Every director is bound to have a reasonable knowledge of the affairs of the company. He is not necessarily affected with notice of all the transactions entered in the books of the company [Cartmell's Case, 9 Ch. 691], but he is affected with notice of all proceedings of the board, the minutes of which are read and confirmed in his presence. [Ashhurst v. Mason, 20 Eq. 225.]

Generally a director will be presumed to have known everything which in his capacity as a director he should have been acquainted with. There is no presumption of law that a director knows the contents of the books of the company. [Hallmark's Case, 9 Ch. D. 329.]

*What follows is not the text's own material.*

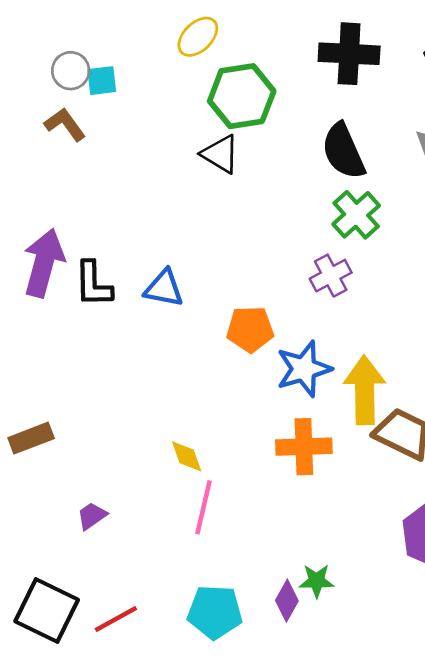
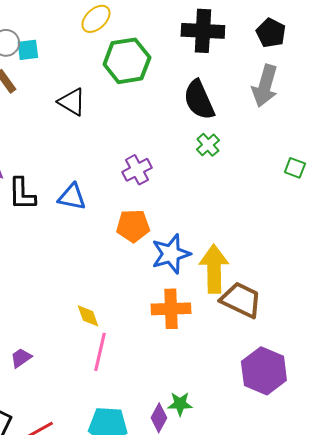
black triangle: (220, 154) -> (72, 102), moved
green cross: (356, 215) -> (208, 145), size x0.7
purple cross: (331, 276) -> (137, 170), moved

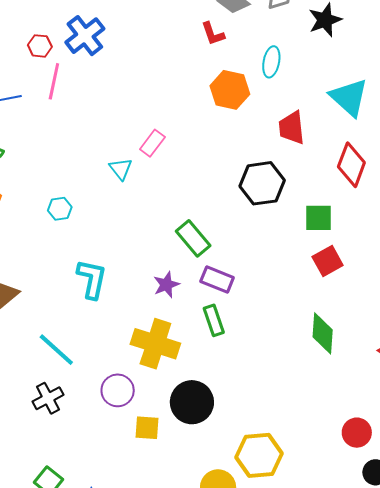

The knowledge of a director in a transaction in which he had not been concerned on behalf of the company, does not affect the company with notice of the fact. [Peruvian Railways v. Thames Marine Co., 2 Ch. 617; Ebbw Vale Co. Claim, 8 Eq. 14.]

The company is not affected with notice by the knowledge of one director, unless at the time he was acting as a director on behalf of the company, and had no personal reasons for concealing his knowledge. [European Bank, 5 Ch. 358.]

A director is a trustee of his powers of making calls for the general body of shareholders, and must not use them for his own benefit without regard to their interests. [Gilbert's Case, 5 Ch. 559.]